CIO of Jaguar Land Rover ready for new model
Jaguar Land Rover announced today that it is planning on building the first Jaguar sports utility vehicle (SUV) and in doing so create 1300 new jobs at the Solihull plant, which was having a £2bn new factory built at it when CIO UK met with Jeremy Vincent. Today's announcement sees a further £1.5bn being invested in the Solihull facility to see production double over the next three years it has been reported.
Sales of Jaguar Land Rover vehicles increased year-on-year by 9% the organisation stated today, its fifth consecutive year of sales increases.
As a result of its growing product range Jaguar Land Rover has become a truly global brand since it split from former owner Ford.
Vincent has already spun up to the IT at a £500 million engine building facility in Wolverhampton that has created 1,400 jobs.
"Jaguar Land Rover is delivering solid financial results and has good sales momentum globally," CEO Ralph Speth has said.
"Our manufacturing plants around the world and product launch programmes are on track."

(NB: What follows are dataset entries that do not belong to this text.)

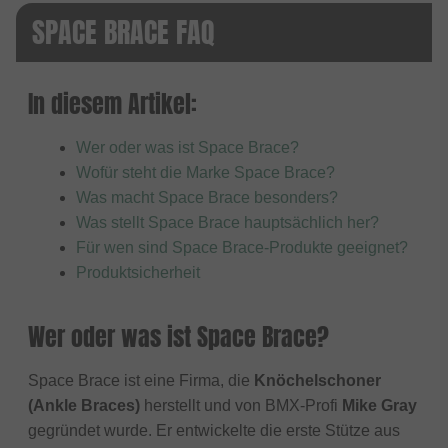
SPACE BRACE FAQ
In diesem Artikel:
Wer oder was ist Space Brace?
Wofür steht die Marke Space Brace?
Was macht Space Brace besonders?
Was stellt Space Brace hauptsächlich her?
Für wen sind Space Brace-Produkte geeignet?
Produktsicherheit
Wer oder was ist Space Brace?
Space Brace ist eine Firma, die
Knöchelschoner
(Ankle Braces)
herstellt und von BMX-Profi
Mike Gray
gegründet wurde. Er entwickelte die erste Stütze aus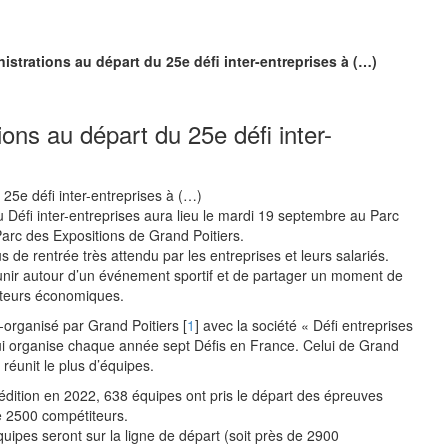
istrations au départ du 25e défi inter-entreprises à (…)
ions au départ du 25e défi inter-
 Défi inter-entreprises aura lieu le mardi 19 septembre au Parc
Parc des Expositions de Grand Poitiers.
 de rentrée très attendu par les entreprises et leurs salariés.
unir autour d’un événement sportif et de partager un moment de
acteurs économiques.
-organisé par Grand Poitiers
[
1
]
avec la société « Défi entreprises
i organise chaque année sept Défis en France. Celui de Grand
i réunit le plus d’équipes.
 édition en 2022, 638 équipes ont pris le départ des épreuves
e 2500 compétiteurs.
uipes seront sur la ligne de départ (soit près de 2900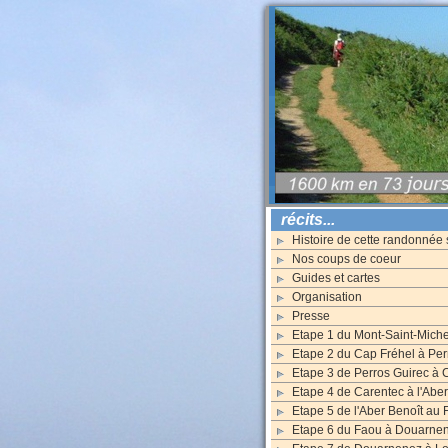
récits...
Histoire de cette randonnée 
Nos coups de coeur
Guides et cartes
Organisation
Presse
Etape 1 du Mont-Saint-Miche
Etape 2 du Cap Fréhel à Per
Etape 3 de Perros Guirec à 
Etape 4 de Carentec à l'Aber
Etape 5 de l'Aber Benoît au
Etape 6 du Faou à Douarne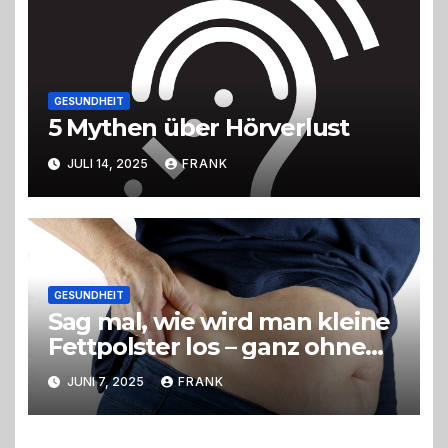
GESUNDHEIT
5 Mythen über Hörverlust
JULI 14, 2025
FRANK
GESUNDHEIT
Sag mal, wie wird man kleine
Fettpolster los – ganz ohne
OP?
JUNI 7, 2025
FRANK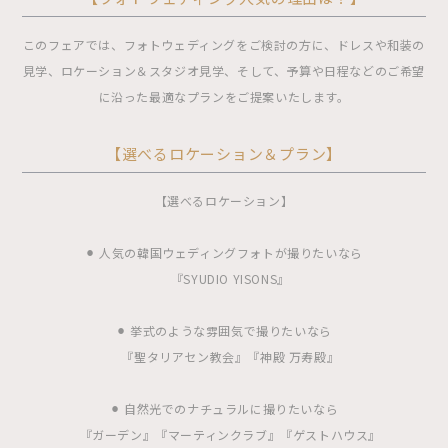
このフェアでは、フォトウェディングをご検討の方に、ドレスや和装の
見学、ロケーション＆スタジオ見学、そして、予算や日程などのご希望
に沿った最適なプランをご提案いたします。
【選べるロケーション＆プラン】
【選べるロケーション】
⚫︎ 人気の韓国ウェディングフォトが撮りたいなら
『SYUDIO YISONS』
⚫︎ 挙式のような雰囲気で撮りたいなら
『聖タリアセン教会』『神殿 万寿殿』
⚫︎ 自然光でのナチュラルに撮りたいなら
『ガーデン』『マーティンクラブ』『ゲストハウス』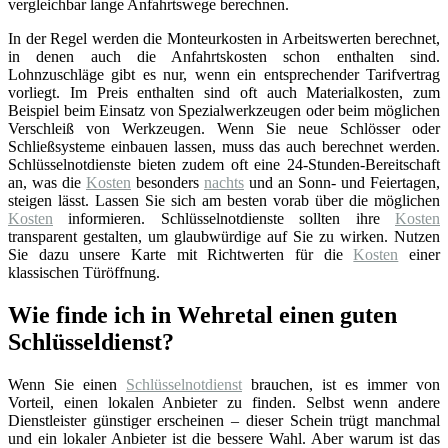
vergleichbar lange Anfahrtswege berechnen.
In der Regel werden die Monteurkosten in Arbeitswerten berechnet,
in denen auch die Anfahrtskosten schon enthalten sind.
Lohnzuschläge gibt es nur, wenn ein entsprechender Tarifvertrag
vorliegt. Im Preis enthalten sind oft auch Materialkosten, zum
Beispiel beim Einsatz von Spezialwerkzeugen oder beim möglichen
Verschleiß von Werkzeugen. Wenn Sie neue Schlösser oder
Schließsysteme einbauen lassen, muss das auch berechnet werden.
Schlüsselnotdienste bieten zudem oft eine 24-Stunden-Bereitschaft
an, was die
Kosten
besonders
nachts
und an Sonn- und Feiertagen,
steigen lässt. Lassen Sie sich am besten vorab über die möglichen
Kosten
informieren. Schlüsselnotdienste sollten ihre
Kosten
transparent gestalten, um glaubwürdige auf Sie zu wirken. Nutzen
Sie dazu unsere Karte mit Richtwerten für die
Kosten
einer
klassischen Türöffnung.
Wie finde ich in Wehretal einen guten
Schlüsseldienst?
Wenn Sie einen
Schlüsselnotdienst
brauchen, ist es immer von
Vorteil, einen lokalen Anbieter zu finden. Selbst wenn andere
Dienstleister günstiger erscheinen – dieser Schein trügt manchmal
und ein lokaler Anbieter ist die bessere Wahl. Aber warum ist das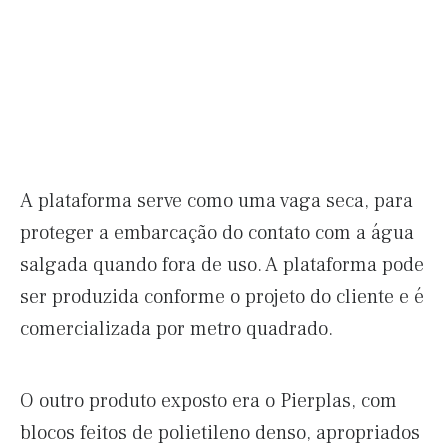
A plataforma serve como uma vaga seca, para
proteger a embarcação do contato com a água
salgada quando fora de uso. A plataforma pode
ser produzida conforme o projeto do cliente e é
comercializada por metro quadrado.
O outro produto exposto era o Pierplas, com
blocos feitos de polietileno denso, apropriados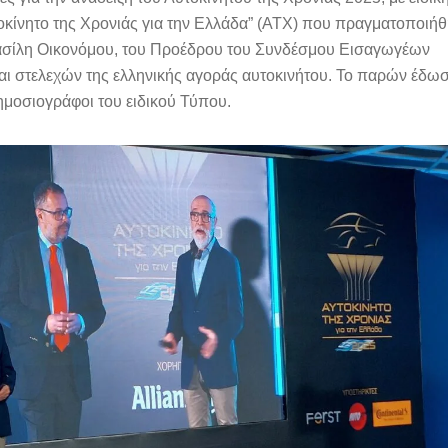
κίνητο της Χρονιάς για την Ελλάδα” (ΑΤΧ) που πραγματοποιήθ
ασίλη Οικονόμου, του Προέδρου του Συνδέσμου Εισαγωγέων
ι στελεχών της ελληνικής αγοράς αυτοκινήτου. Το παρών έδω
μοσιογράφοι του ειδικού Τύπου.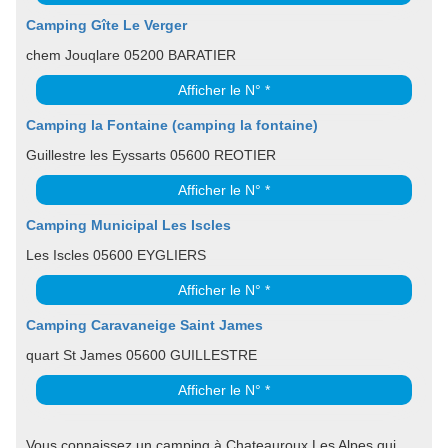
Camping Gîte Le Verger
chem Jouqlare 05200 BARATIER
Afficher le N° *
Camping la Fontaine (camping la fontaine)
Guillestre les Eyssarts 05600 REOTIER
Afficher le N° *
Camping Municipal Les Iscles
Les Iscles 05600 EYGLIERS
Afficher le N° *
Camping Caravaneige Saint James
quart St James 05600 GUILLESTRE
Afficher le N° *
Vous connaissez un camping à Chateauroux Les Alpes qui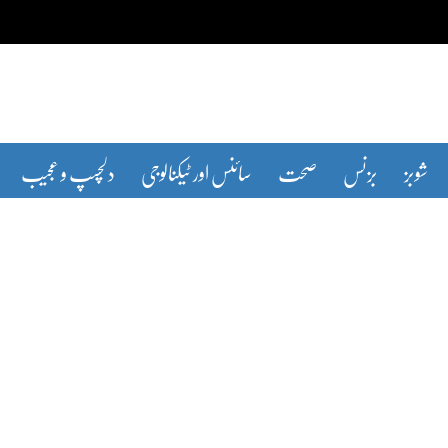
شوبز
بزنس
صحت
سائنس اور ٹیکنالوجی
دلچسپ و عجیب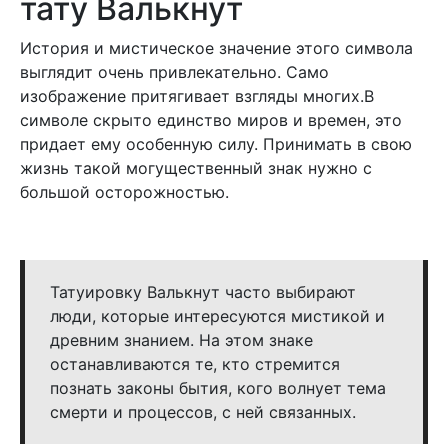
тату Валькнут
История и мистическое значение этого символа
выглядит очень привлекательно. Само
изображение притягивает взгляды многих.В
символе скрыто единство миров и времен, это
придает ему особенную силу. Принимать в свою
жизнь такой могущественный знак нужно с
большой осторожностью.
Татуировку Валькнут часто выбирают
люди, которые интересуются мистикой и
древним знанием. На этом знаке
останавливаются те, кто стремится
познать законы бытия, кого волнует тема
смерти и процессов, с ней связанных.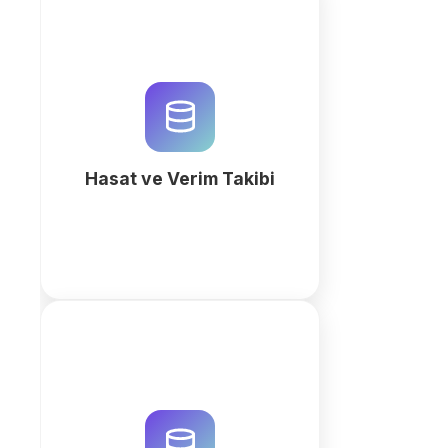
QuintaDB ile hasat ve verim takibi
süreçlerinizi dijitalleştirin. AI
destekli çalışma alanı ile rekolte
analizi yapın ve operasyonel
verimliliği hemen artırın.
Hasat ve Verim Takibi
fazla
Tarım makinaları servis süreçlerini
QuintaDB ile optimize edin. AI
destekli veritabanı oluşturucu ile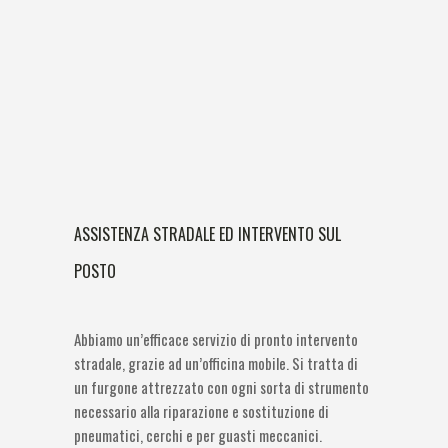
ASSISTENZA STRADALE ED INTERVENTO SUL
POSTO
Abbiamo un’efficace servizio di pronto intervento
stradale, grazie ad un’officina mobile. Si tratta di
un furgone attrezzato con ogni sorta di strumento
necessario alla riparazione e sostituzione di
pneumatici, cerchi e per guasti meccanici.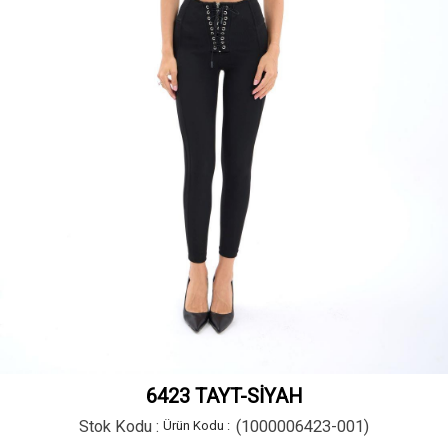
6423 TAYT-SİYAH
Stok Kodu
(1000006423-001)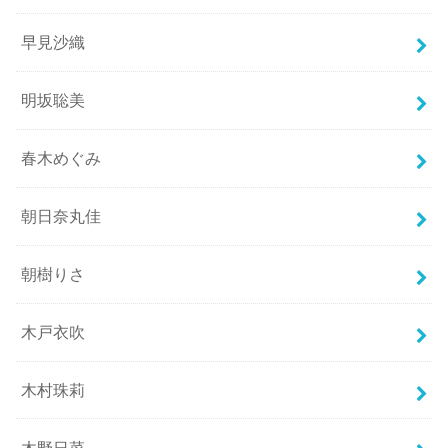
早見沙織
明坂聡美
春木めぐみ
朝日奈丸佳
朝樹りさ
木戸衣吹
木村珠莉
木野日菜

Since joining Jaguar Land Rover, Vincent has been driving four major transformation programmes at a time that the company has grown significantly. It has been helpful that under new owner Tata capex has been made available for the CIO and the wider organisation.
CIO Vincent is direct and honest about the scale of change still needed. He readily admits that the six years of change has not always been welcome throughout the organisation.
"We are still on the journey of changing perceptions of IT and there will always be supporters and detractors," he says.
"Some of my stakeholders say 'I just want a system'," he told CIO UK in an interview.
As Jaguar Land Rover continues to accelerate growth, CIO Vincent has to meet growth and maintain a strong focus on simplifying the business and therefore keeping IT costs acceptable
"We are still mopping up some of the shadow IT, and shadow IT is still being created.
"When you make cars all over the world, you are going to have serious complexity. So I have worked on 'invest once and be scalable'. There are people who have not been convinced by that. So I say to them in 10 years from now, if everyone has different systems you will ask the CIO why the business is so complex. It will be because you have a different operating model in every part of the business with different forms of data."